From: Oleksii Kurochko <oleksii.kurochko@gmail.com>
To: Jan Beulich <jbeulich@suse.com>
Cc: "Alistair Francis" <alistair.francis@wdc.com>,
"Bob Eshleman" <bobbyeshleman@gmail.com>,
"Connor Davis" <connojdavis@gmail.com>,
"Andrew Cooper" <andrew.cooper3@citrix.com>,
"Anthony PERARD" <anthony.perard@vates.tech>,
"Michal Orzel" <michal.orzel@amd.com>,
"Julien Grall" <julien@xen.org>,
"Roger Pau Monné" <roger.pau@citrix.com>,
"Stefano Stabellini" <sstabellini@kernel.org>,
xen-devel@lists.xenproject.org
Subject: Re: [PATCH v2 15/17] xen/riscv: Implement superpage splitting for p2m mappings
Date: Thu, 17 Jul 2025 18:37:45 +0200 [thread overview]
Message-ID: <e2227002-e38c-41e1-8bea-7585138ec5ba@gmail.com> (raw)
In-Reply-To: <9be8eeb4-281e-4b9b-9ea7-04ff738dc4db@suse.com>
[-- Attachment #1: Type: text/plain, Size: 10752 bytes --]
On 7/2/25 11:25 AM, Jan Beulich wrote:
> On 10.06.2025 15:05, Oleksii Kurochko wrote:
>> Add support for down large memory mappings ("superpages") in the RISC-V
>> p2m mapping so that smaller, more precise mappings ("finer-grained entries")
>> can be inserted into lower levels of the page table hierarchy.
>>
>> To implement that the following is done:
>> - Introduce p2m_split_superpage(): Recursively shatters a superpage into
>> smaller page table entries down to the target level, preserving original
>> permissions and attributes.
>> - __p2m_set_entry() updated to invoke superpage splitting when inserting
>> entries at lower levels within a superpage-mapped region.
>>
>> This implementation is based on the ARM code, with modifications to the part
>> that follows the BBM (break-before-make) approach. Unlike ARM, RISC-V does
>> not require BBM, so there is no need to invalidate the PTE and flush the
>> TLB before updating it with the newly created, split page table.
> But some flushing is going to be necessary. As long as you only ever do
> global flushes, the one after the individual PTE modification (within the
> split table) will do (if BBM isn't required, see below), but once you move
> to more fine-grained flushing, that's not going to be enough anymore. Not
> sure it's a good idea to leave such a pitfall.
I think that I don't fully understand what is an issue.

• _YOUR TASKS_
• A. Can you repeat the passage of the superpage-splitting email that runs from "In-Reply-To: <9be8eeb4-281e-4b9b-9ea7-04ff738dc4db@suse.com>" up to and including "a superpage-mapped region.", word for word?
• B. Reproduce the lines of the records verbatim, from the line with "catalogue / barcode: US 3538837" up to and including the line with "locality: Holitipu, trail".

• _GIVEN INFORMATION_
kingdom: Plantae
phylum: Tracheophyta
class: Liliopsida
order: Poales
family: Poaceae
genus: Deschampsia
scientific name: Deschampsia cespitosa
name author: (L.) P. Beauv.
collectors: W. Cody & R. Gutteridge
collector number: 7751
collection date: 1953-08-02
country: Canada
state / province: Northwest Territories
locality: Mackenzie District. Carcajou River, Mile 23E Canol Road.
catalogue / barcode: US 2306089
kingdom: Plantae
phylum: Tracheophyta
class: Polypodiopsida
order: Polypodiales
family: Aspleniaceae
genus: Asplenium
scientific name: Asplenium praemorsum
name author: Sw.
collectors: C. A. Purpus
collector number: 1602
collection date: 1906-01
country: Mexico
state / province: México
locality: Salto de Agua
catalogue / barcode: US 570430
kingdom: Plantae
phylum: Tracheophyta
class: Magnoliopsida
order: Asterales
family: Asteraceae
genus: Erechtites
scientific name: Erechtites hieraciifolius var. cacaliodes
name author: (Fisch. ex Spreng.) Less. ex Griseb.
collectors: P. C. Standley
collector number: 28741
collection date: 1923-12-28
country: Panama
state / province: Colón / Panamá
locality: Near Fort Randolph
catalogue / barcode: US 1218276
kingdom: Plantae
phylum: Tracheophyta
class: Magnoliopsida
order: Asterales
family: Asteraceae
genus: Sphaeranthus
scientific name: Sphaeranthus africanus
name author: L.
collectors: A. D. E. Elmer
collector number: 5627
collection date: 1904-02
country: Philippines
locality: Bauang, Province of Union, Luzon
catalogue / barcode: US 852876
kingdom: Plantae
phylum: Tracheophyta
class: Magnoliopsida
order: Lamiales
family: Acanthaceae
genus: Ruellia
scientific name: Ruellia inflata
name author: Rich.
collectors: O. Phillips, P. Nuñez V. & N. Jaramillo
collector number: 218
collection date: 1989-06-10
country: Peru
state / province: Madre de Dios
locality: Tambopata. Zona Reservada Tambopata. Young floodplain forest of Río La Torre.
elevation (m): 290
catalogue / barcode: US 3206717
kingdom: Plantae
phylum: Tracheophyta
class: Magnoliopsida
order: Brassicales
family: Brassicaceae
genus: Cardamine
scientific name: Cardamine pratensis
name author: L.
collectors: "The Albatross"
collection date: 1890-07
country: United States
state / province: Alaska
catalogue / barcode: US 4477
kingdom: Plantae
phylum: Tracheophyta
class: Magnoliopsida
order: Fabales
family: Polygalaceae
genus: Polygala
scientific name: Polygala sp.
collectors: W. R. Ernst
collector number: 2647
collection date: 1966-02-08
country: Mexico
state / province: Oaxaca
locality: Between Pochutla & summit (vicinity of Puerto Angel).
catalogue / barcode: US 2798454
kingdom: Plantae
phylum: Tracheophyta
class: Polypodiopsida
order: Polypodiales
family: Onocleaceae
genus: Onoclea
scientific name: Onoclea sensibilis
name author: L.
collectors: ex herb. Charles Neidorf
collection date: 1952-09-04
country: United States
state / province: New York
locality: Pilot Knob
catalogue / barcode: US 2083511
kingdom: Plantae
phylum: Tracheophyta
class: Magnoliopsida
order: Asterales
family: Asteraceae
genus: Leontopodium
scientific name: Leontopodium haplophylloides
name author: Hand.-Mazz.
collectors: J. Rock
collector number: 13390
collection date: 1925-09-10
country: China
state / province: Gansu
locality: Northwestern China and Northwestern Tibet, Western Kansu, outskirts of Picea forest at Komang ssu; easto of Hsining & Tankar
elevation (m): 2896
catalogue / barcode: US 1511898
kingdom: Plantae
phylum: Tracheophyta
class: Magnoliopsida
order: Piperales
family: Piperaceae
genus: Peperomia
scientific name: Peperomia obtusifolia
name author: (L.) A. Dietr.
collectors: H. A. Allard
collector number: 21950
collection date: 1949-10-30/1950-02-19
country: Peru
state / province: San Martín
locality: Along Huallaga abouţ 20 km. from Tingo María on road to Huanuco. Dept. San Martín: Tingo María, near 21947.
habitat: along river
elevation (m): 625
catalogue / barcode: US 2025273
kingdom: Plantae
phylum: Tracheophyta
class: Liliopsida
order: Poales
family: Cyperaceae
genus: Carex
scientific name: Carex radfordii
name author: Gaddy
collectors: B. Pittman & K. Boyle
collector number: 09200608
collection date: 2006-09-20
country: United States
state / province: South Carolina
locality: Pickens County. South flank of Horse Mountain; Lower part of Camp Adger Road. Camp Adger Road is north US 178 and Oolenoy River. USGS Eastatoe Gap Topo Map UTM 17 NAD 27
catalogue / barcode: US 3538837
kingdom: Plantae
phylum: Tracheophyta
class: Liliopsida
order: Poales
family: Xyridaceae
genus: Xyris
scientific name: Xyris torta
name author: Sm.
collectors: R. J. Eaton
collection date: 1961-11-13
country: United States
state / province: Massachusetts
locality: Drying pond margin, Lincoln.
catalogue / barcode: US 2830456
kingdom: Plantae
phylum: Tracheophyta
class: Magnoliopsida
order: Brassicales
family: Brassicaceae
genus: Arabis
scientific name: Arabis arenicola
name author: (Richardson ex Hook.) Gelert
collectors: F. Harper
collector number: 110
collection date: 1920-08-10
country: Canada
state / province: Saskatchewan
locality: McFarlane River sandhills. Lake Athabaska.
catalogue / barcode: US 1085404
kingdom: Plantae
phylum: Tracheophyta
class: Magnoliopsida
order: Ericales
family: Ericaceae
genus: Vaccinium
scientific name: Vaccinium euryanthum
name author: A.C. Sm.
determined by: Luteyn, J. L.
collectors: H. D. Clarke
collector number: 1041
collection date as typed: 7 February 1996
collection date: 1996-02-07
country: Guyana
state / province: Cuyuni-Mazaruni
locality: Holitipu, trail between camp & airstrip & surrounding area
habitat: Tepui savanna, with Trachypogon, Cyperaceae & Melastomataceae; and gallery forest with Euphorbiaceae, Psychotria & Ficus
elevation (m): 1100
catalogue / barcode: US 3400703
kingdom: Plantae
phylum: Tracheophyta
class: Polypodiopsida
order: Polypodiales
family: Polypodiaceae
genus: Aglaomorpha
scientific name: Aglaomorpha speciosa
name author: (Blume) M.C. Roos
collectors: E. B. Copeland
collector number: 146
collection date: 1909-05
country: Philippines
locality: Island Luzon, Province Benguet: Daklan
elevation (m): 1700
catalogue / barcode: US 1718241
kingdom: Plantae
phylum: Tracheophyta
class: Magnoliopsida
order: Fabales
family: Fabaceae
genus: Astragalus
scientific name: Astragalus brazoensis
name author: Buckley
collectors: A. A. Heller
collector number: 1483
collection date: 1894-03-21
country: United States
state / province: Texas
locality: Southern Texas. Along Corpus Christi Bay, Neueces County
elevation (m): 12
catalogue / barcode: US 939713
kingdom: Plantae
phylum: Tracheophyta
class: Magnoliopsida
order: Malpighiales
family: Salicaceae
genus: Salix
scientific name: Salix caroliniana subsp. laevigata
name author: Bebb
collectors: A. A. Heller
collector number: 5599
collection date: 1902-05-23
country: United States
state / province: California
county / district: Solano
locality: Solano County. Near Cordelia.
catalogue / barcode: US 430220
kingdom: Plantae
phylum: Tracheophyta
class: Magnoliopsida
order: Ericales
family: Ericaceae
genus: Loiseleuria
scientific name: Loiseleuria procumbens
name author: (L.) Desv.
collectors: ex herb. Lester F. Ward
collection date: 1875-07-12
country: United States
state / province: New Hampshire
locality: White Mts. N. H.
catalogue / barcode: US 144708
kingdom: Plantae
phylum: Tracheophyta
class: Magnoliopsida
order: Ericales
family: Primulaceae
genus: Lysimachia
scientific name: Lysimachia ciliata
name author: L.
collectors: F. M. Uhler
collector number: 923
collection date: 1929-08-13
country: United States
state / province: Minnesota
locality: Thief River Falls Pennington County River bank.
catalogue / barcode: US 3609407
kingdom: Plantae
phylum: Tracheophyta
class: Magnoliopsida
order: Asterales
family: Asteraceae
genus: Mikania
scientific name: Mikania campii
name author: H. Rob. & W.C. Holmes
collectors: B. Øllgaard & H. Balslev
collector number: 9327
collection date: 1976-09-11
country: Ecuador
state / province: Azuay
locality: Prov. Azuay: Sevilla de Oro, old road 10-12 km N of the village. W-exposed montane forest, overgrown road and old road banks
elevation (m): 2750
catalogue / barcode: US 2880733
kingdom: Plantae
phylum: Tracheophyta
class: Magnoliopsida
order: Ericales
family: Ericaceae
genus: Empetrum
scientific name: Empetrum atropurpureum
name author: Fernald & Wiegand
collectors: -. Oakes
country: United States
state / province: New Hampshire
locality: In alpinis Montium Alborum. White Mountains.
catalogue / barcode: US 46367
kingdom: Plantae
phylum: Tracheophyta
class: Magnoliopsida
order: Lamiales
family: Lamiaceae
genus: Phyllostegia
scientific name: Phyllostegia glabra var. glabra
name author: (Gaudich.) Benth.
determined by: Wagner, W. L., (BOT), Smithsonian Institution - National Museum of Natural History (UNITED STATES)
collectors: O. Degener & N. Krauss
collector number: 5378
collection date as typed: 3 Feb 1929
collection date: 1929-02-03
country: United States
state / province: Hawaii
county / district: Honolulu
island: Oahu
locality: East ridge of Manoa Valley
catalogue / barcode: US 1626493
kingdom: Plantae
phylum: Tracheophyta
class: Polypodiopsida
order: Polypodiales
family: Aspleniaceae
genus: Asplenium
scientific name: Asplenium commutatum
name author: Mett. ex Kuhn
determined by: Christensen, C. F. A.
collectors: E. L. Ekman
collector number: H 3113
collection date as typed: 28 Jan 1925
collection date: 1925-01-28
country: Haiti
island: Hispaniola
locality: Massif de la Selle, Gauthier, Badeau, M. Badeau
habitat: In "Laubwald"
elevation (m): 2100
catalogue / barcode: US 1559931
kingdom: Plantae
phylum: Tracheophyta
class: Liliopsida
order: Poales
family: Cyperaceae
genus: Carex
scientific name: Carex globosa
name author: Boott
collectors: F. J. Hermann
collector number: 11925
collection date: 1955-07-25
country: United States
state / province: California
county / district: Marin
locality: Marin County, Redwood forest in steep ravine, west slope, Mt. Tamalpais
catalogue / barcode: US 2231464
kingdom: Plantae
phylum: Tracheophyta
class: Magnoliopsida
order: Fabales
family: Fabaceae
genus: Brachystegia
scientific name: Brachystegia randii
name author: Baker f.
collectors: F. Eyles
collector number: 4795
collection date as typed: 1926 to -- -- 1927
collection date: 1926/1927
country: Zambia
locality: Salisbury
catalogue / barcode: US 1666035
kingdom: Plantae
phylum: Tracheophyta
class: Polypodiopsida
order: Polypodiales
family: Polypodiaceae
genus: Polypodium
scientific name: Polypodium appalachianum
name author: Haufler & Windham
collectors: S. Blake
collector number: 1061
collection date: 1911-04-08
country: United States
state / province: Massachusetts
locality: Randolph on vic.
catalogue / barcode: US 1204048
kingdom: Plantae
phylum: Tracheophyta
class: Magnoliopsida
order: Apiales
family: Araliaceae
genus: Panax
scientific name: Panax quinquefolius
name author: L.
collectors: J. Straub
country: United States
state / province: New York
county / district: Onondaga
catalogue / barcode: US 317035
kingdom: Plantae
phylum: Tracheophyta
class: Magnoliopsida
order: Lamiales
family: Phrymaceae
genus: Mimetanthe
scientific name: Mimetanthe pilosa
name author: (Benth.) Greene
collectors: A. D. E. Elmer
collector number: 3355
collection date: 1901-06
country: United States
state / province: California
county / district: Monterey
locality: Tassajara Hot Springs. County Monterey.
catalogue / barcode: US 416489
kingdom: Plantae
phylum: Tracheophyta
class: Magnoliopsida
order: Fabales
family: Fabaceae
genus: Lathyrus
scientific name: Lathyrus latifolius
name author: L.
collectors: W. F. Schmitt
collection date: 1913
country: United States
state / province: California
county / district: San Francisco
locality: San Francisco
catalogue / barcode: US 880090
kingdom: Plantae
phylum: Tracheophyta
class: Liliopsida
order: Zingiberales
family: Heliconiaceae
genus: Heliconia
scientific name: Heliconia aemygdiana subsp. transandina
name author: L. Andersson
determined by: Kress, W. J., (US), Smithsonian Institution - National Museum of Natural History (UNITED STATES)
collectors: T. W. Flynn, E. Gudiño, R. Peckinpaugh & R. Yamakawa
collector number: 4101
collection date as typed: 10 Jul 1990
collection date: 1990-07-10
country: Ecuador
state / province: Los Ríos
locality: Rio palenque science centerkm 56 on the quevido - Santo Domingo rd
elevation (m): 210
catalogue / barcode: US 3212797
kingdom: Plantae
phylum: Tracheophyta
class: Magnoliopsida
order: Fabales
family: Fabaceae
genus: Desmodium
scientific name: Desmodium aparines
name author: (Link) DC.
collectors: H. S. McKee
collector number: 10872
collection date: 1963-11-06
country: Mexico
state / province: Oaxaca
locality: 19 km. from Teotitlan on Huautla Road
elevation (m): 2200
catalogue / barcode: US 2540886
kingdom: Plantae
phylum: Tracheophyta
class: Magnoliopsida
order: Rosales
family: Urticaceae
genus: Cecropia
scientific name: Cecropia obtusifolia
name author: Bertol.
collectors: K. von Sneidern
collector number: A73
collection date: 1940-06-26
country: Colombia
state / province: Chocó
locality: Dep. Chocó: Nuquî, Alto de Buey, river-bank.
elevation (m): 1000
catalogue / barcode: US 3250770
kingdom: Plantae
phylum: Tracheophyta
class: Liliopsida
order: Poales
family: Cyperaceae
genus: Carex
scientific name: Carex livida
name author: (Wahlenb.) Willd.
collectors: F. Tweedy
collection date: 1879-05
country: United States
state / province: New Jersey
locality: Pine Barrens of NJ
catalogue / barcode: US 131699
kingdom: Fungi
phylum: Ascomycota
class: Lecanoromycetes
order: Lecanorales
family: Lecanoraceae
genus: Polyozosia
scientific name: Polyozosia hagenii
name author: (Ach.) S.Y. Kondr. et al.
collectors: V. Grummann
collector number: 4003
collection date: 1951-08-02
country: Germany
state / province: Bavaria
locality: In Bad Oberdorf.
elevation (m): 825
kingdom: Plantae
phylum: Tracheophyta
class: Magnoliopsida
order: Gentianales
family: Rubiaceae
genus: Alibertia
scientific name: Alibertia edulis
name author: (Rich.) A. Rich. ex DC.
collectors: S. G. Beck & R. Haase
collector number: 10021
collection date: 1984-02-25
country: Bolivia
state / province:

• _TASK-BY-TASK RESULTS_
• A.
In-Reply-To: <9be8eeb4-281e-4b9b-9ea7-04ff738dc4db@suse.com>
[-- Attachment #1: Type: text/plain, Size: 10752 bytes --]
On 7/2/25 11:25 AM, Jan Beulich wrote:
> On 10.06.2025 15:05, Oleksii Kurochko wrote:
>> Add support for down large memory mappings ("superpages") in the RISC-V
>> p2m mapping so that smaller, more precise mappings ("finer-grained entries")
>> can be inserted into lower levels of the page table hierarchy.
>>
>> To implement that the following is done:
>> - Introduce p2m_split_superpage(): Recursively shatters a superpage into
>> smaller page table entries down to the target level, preserving original
>> permissions and attributes.
>> - __p2m_set_entry() updated to invoke superpage splitting when inserting
>> entries at lower levels within a superpage-mapped region.

• B.
catalogue / barcode: US 3538837
kingdom: Plantae
phylum: Tracheophyta
class: Liliopsida
order: Poales
family: Xyridaceae
genus: Xyris
scientific name: Xyris torta
name author: Sm.
collectors: R. J. Eaton
collection date: 1961-11-13
country: United States
state / province: Massachusetts
locality: Drying pond margin, Lincoln.
catalogue / barcode: US 2830456
kingdom: Plantae
phylum: Tracheophyta
class: Magnoliopsida
order: Brassicales
family: Brassicaceae
genus: Arabis
scientific name: Arabis arenicola
name author: (Richardson ex Hook.) Gelert
collectors: F. Harper
collector number: 110
collection date: 1920-08-10
country: Canada
state / province: Saskatchewan
locality: McFarlane River sandhills. Lake Athabaska.
catalogue / barcode: US 1085404
kingdom: Plantae
phylum: Tracheophyta
class: Magnoliopsida
order: Ericales
family: Ericaceae
genus: Vaccinium
scientific name: Vaccinium euryanthum
name author: A.C. Sm.
determined by: Luteyn, J. L.
collectors: H. D. Clarke
collector number: 1041
collection date as typed: 7 February 1996
collection date: 1996-02-07
country: Guyana
state / province: Cuyuni-Mazaruni
locality: Holitipu, trail between camp & airstrip & surrounding area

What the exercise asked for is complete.